“A very challenging fire season”: Danger starting earlier due to drier and hotter weather
“If it’s got the right wind conditions and the fuel loads are dry enough, it would not take long for a fire to burn up to the side of the Dandenongs.”

Firefighters across the eastern suburbs of Melbourne are hoping for high rainfall during spring, as 12 to 18 months of drought conditions fuel a higher chance of bushfires starting – and the likelihood of an early start to the fire season.
🔥 Past disasters
The scars of the fires that blazed through about 400 hectares of the Dandenong Ranges in January 1997 can still be felt today.
Among the firefighters on the ground was CFA District 13 Assistant Chief Fire Officer David Renkin, who joined the local fire brigade as a junior volunteer at Upwey in 1981.
Some 12 years later, he led teams in battling the 2009 Black Saturday bushfires, which killed 27 people across the Dandenongs alone.
Renkin said with increasing fire risk predicted, communities in the Dandenongs – an area with the highest bushfire risk in the Greater Melbourne region – should expect an earlier start to the fire season during this spring.
“On the right conditions and the wrong day, history shows fire burns very quickly uphill,” he told the Eastern Melburnian.
🛑 Danger in the red
The Australasian Fire And Emergency Services Authorities Council (AFAC) recently released its bushfire outlook for spring, pointing to a “heightened risk of fire” in the eastern suburbs of Melbourne due to an increase in fuel, low rainfall over the last 12 to 18 months and above-average temperatures from September to November.
Renkin said the area was “drier now than it has been for quite some years at this time of year”.
“It would be a great thing to see more rainfall total in the spring period to dampen down some of that risk,” he said.
“If that doesn't eventuate, then it will be a very challenging fire season.”
🧑🚒 Hotter, drier conditions lead to more risk
Former CFA manager of research and development, Dr Sarah Harris, co-authored a study in 2021 demonstrating increased temperature, caused by human-induced climate change, as the main driver of heightened fire danger.
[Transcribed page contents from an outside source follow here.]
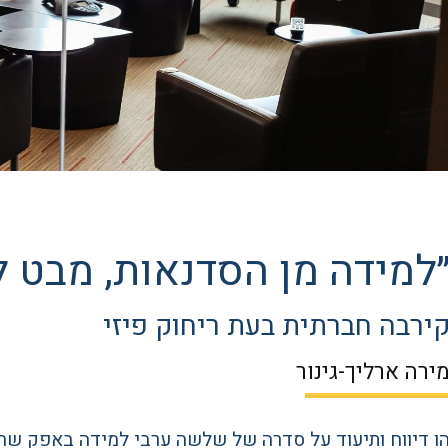
למידה מן הסדנאות, מבט ל
ירבה חברתית בעת ריחוק פיזי
ירה ארליך-גינור
ו דיווח ותיעוד על סדרה של שלשה ערבי למידה באפק ש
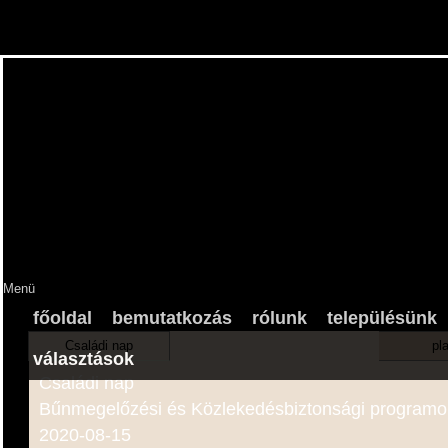
Menü
főoldal
bemutatkozás
rólunk
településünk
Családi nap
pl
választások
Családi nap
Bűnmegelőzési és Közlekedésbiztonsági programo
2020-08-15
“Changes in temperature, humidity and rainfall during spring and early summer mean the fire season will continue to start earlier and run longer,” she said.
It’s something researchers and experts have been noting for some time, only becoming increasingly obvious as the years progress.
In 2021, a CSIRO study highlighted the annual area burned by fire across Australia’s forests has been increasing by about 48,000 hectares per year over the last three decades. Fire seasons are moving further into winter and autumn.
And only last year a 2024 State of the Climate report from CSIRO highlighted these shifts, with rising temperatures, altered rainfall patterns and reduced humidity all contributing to harsher fire weather in Victoria.
🏡 Action starts at home
According to the CFA’s latest annual post-season bushfire community survey, 40 percent of Victorians living in bushfire-prone areas had not yet prepared a bushfire plan.
Renkin said he found readiness in communities was often high in the first couple of years following a major fire event, but then “complacency crept back in very quickly”, meaning people often decided to leave too late.
“As we saw in 2009, there were far too many people that unfortunately made that decision (to stay),” he said.
“That decision probably cost them their lives.”